• Activity
Report every line below that carries the word "added".

• Dataset excerpts

***

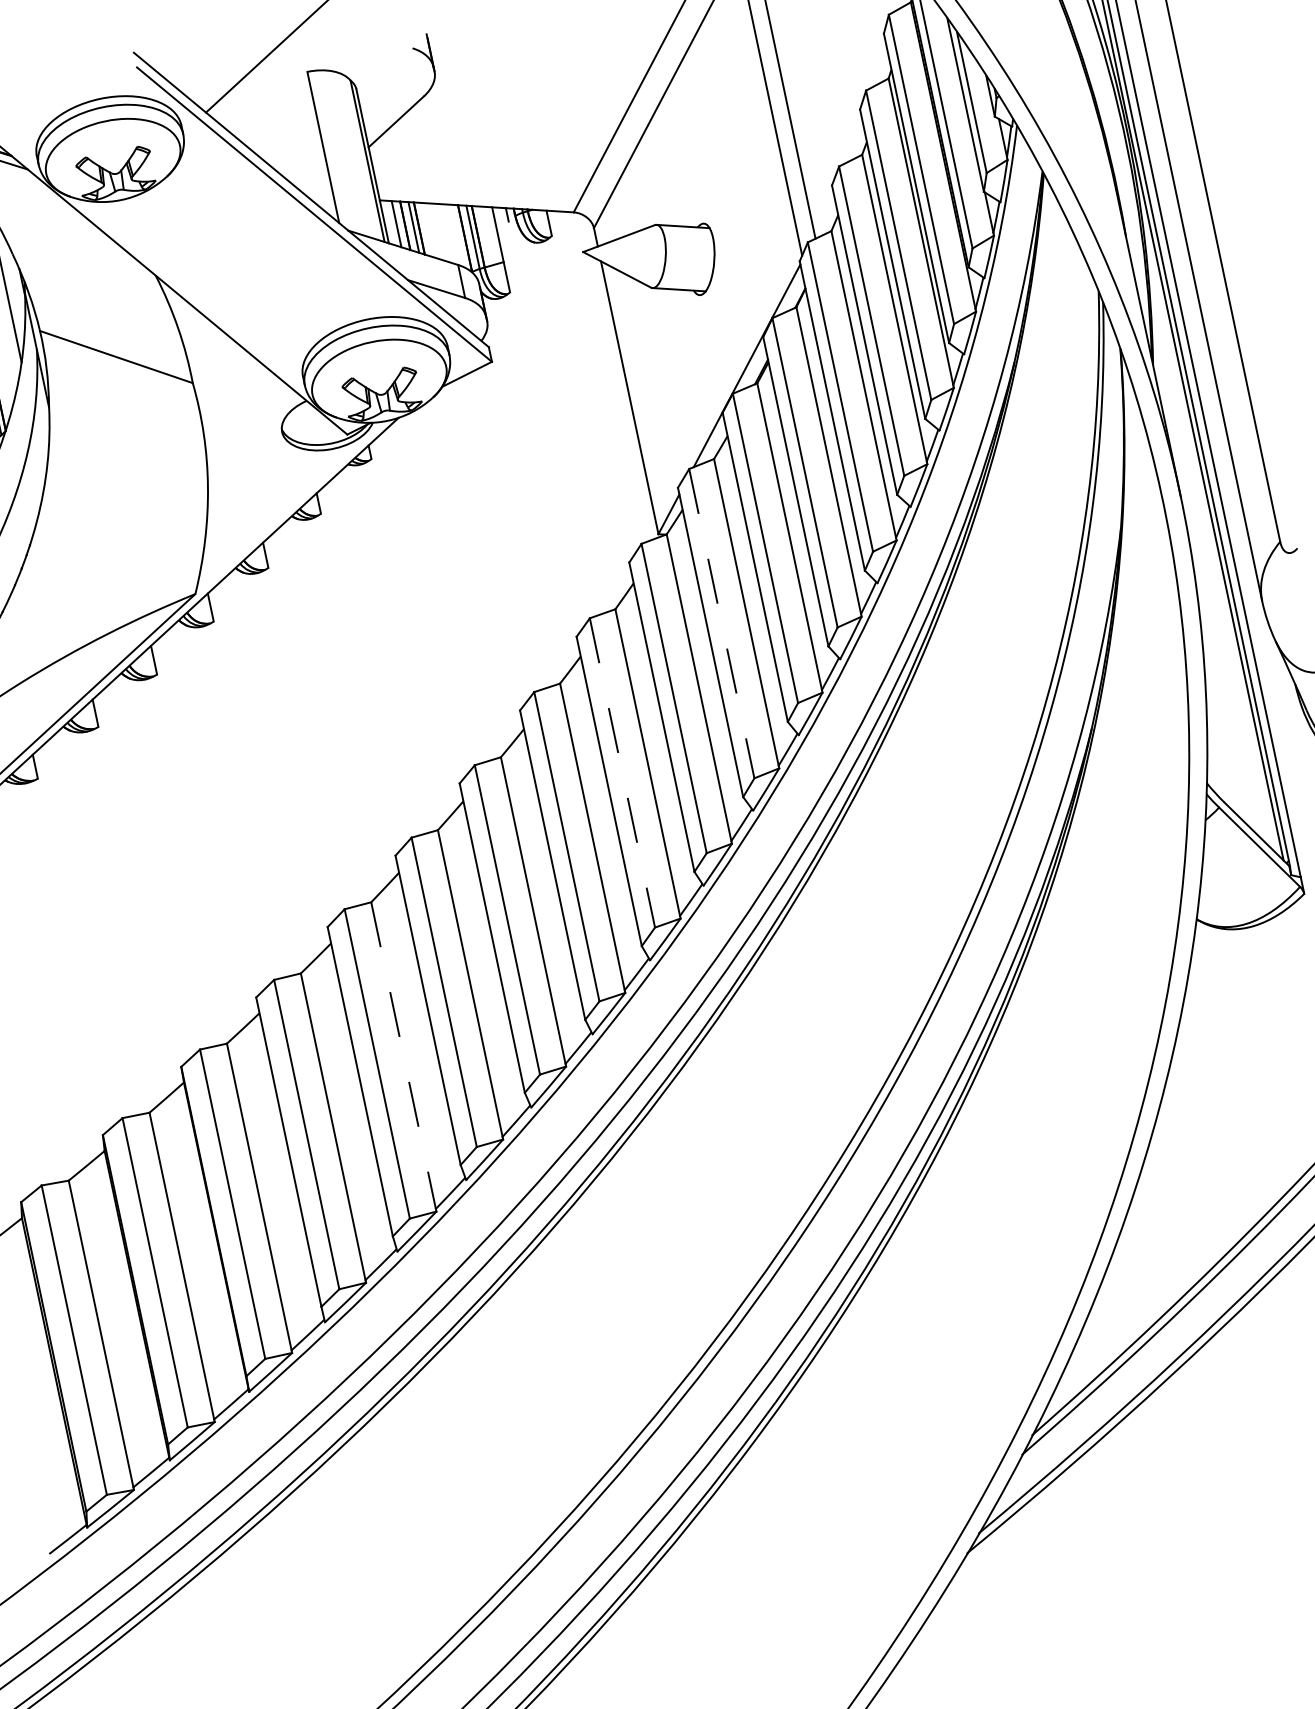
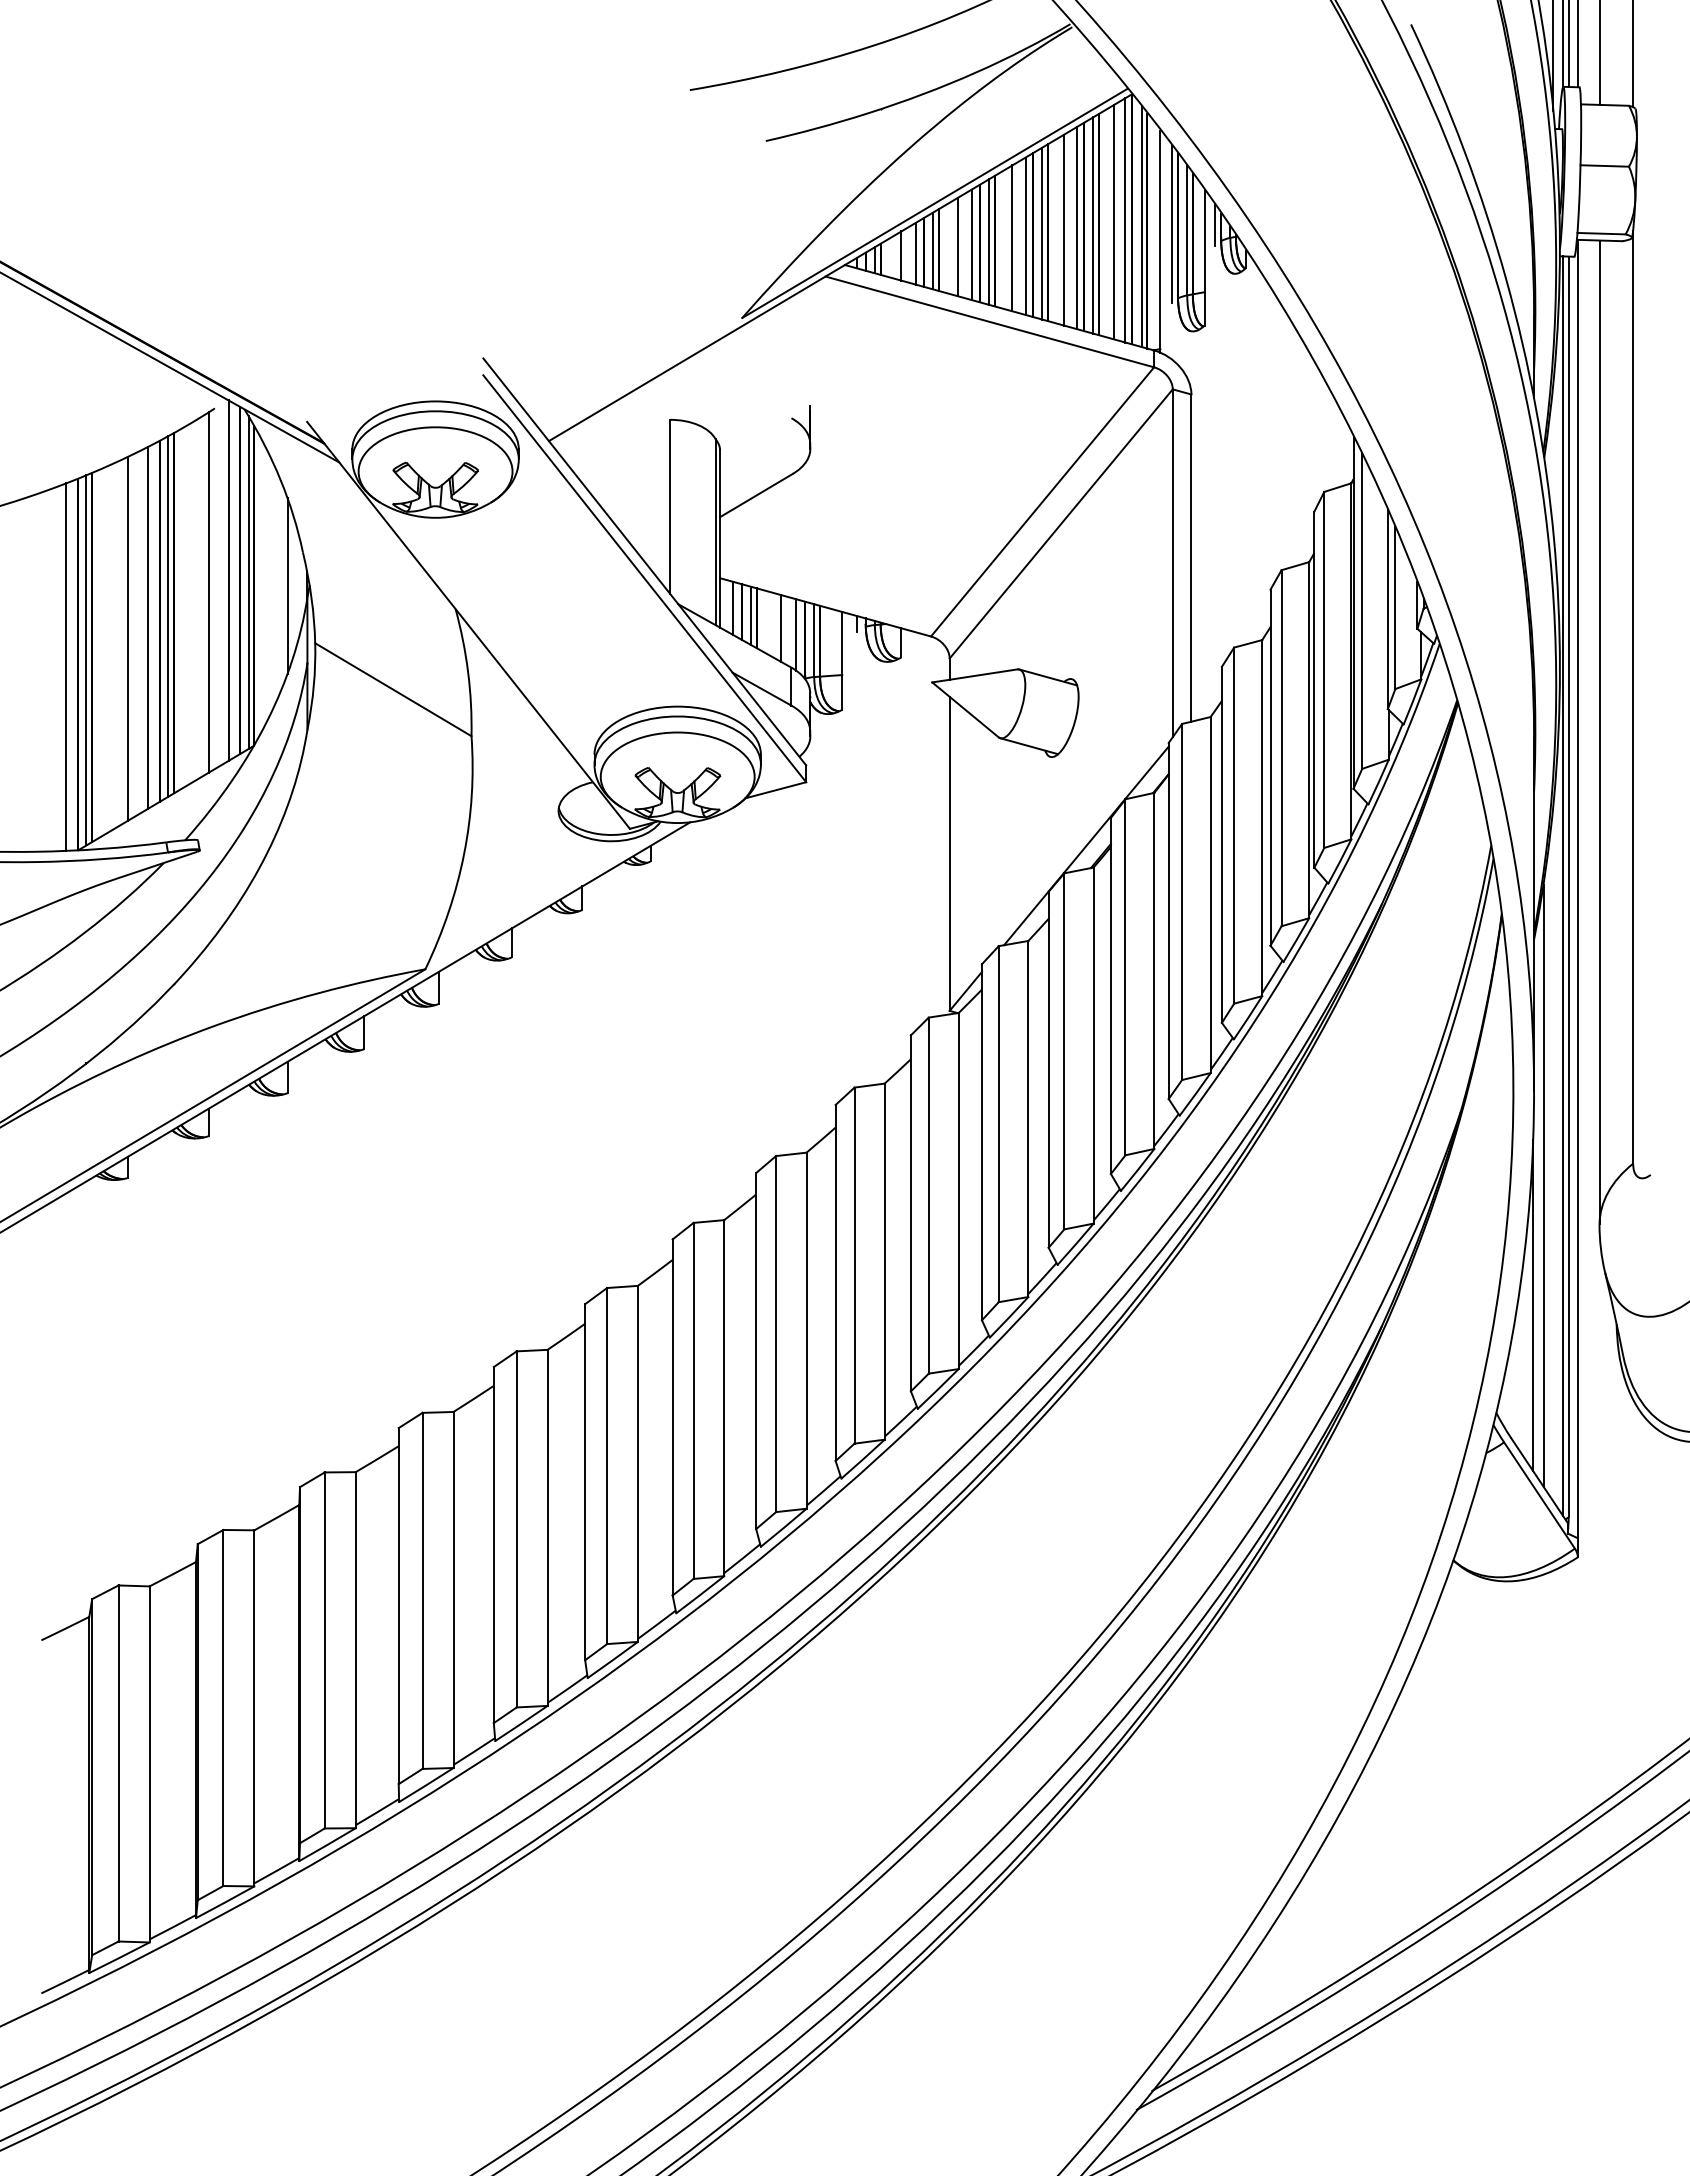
line: (441, 232) -> (780, 627), added
line: (456, 235) -> (796, 634), added
line: (1206, 577) -> (1543, 1185), added
line: (721, 623) -> (998, 1124), dashed -> solid
line: (1219, 683) -> (1533, 1305), added
line: (622, 773) -> (854, 1266), dashed -> solid
line: (403, 1055) -> (547, 1526), dashed -> solid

***

• Written reply
line: (441, 232) -> (780, 627), added
line: (456, 235) -> (796, 634), added
line: (1206, 577) -> (1543, 1185), added
line: (1219, 683) -> (1533, 1305), added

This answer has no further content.